Berkshire

New Regional Health Board To Manage Reading Hospital Services in 2026

By

Lisa Hayes
5 February 2026, 2:23 pm

A new regional organisation, the Thames Valley Integrated Care Board (TV ICB), will be established on 1 April 2026 and become the statutory commissioning body responsible for planning and allocating NHS budgets for Reading and the surrounding area. The change brings together the Buckinghamshire, Oxfordshire and Berkshire West (BOB) area with East Berkshire (currently in Frimley ICB) to form a single regional board covering roughly 2.5 million people.

The TV ICB will commission services across the area — allocating budgets to hospitals, GP practices, dentists and pharmacies — and aims to make services run more smoothly by improving coordination between hospitals and primary care. Hospital services in Reading will continue to be provided by the Royal Berkshire NHS Foundation Trust, while the new board will influence long-term strategy and funding decisions for the trust.

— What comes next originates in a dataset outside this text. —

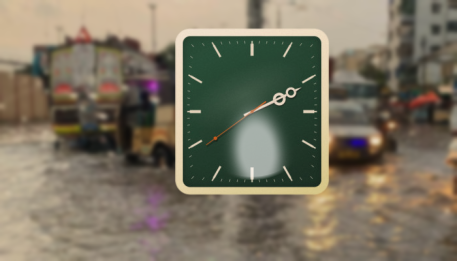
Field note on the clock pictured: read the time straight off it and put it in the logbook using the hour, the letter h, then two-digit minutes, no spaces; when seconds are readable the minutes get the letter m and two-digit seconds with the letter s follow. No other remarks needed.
2h10m39s
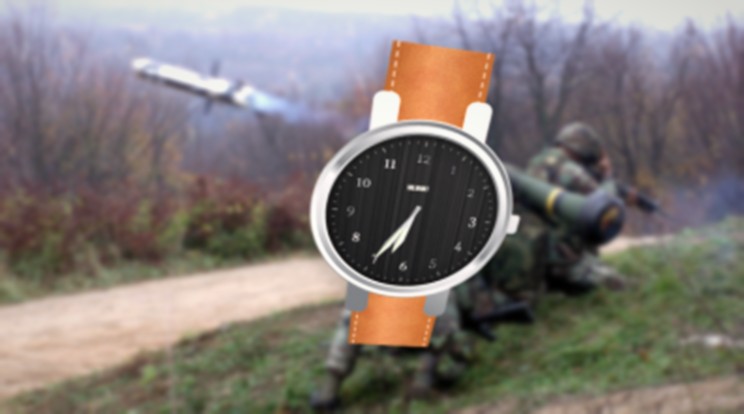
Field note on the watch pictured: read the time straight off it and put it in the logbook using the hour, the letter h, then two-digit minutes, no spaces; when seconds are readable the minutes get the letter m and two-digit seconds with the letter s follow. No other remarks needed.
6h35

The merger replaces two smaller ICB arrangements with a larger regional body intended to reduce duplication and improve consistency of care across the Thames Valley. Health leaders have said the change should lower running costs and streamline decision-making; local patient and community groups have urged continued local involvement to ensure Reading residents’ needs are not lost in a larger organisation. Healthwatch West Berkshire has said it will keep a close watch on the transition to protect local voices.

One of the board’s biggest tasks will be helping shape the future of the Royal Berkshire Hospital estate. The government’s revised New Hospital Programme timetable places the Royal Berkshire scheme in a later wave, with construction expected to start in the 2037–2039 window. In the meantime, the immediate focus for the trust and partners will be maintaining and investing in the existing hospital site while planning for any new facility.